Gift Guide for the Person Who Has Everything
The $75,000 Gift Basket
12/03/07 - 01:35 PM EST
Gift baskets are often about as exciting as grocery-store fruitcake. They're the all-purpose gifts for that client you're about to drop, or that aunt in Bolivia. The few times I received one, the fruit rotted on my desk, I never cashed the gift certificate to a spa two hours from my house, and I tossed the lotion sample that smelled like my boss. So how does Van's Gifts president Reva Colover get powerful executives to pay $75,000 for one of her Cadeau Collection baskets? She simply includes all her favorite things: two first-class tickets to the House of Dom Perignon in France (flying into Paris), a year's supply of handmade Godiva truffles, an Illy Café espresso machine and other decadent goodies all wrapped in a set of vintage style trunks. "It was a bit ridiculous to do," Colover admits, but she claims the price isn't ridiculously high for what's included.

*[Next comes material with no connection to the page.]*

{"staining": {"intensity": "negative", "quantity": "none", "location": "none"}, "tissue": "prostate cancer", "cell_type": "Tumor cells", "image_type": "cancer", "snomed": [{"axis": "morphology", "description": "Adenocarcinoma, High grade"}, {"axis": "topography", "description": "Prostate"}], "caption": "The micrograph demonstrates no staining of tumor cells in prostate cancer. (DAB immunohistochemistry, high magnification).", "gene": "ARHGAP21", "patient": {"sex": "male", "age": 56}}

An entertainment exec has expressed interest in purchasing three for business-related gifting, she says. Another customer from the technology industry purchased a basket sans the plane tickets -- they have their own trip planned. However, nobody has actually bought the full basket yet. The 4-foot-tall, 22-foot-wide ensemble is shrink-wrapped by passing through a giant tunnel, and with postage paid -- at this price, it better be -- it is delivered to any U.S. address via special messenger.
Reva's Rationale
"I wanted the whole thing to be visually marvelous and bring together the experience of traveling," says Colover. Lavish gifting is commonplace in Colover's line of work. One of her customers, a company executive, spent $40,000 sending each of his board members a magnum of Champagne wrapped in a blanket. "We don't just include things to look pretty," says Colover, who avoids the word gift basket to describe her gift collections, which are packaged in trunks, coffee tables and even clarinet cases. This year, customers are sending out the same number of gifts but spending more on each, says Colover. She suspects that executives are trying harder -- and paying more -- to make a lasting impression on corporate clients.Money Better Spent?
Endless truffles and a trip to France are tempting, but look at what else $75,000 could score:- 2008 BMW 7 Series: $75,800
- 37 Apple MacBook laptops at $2,000 each
- 1,500 tanks of gas at about $50 each.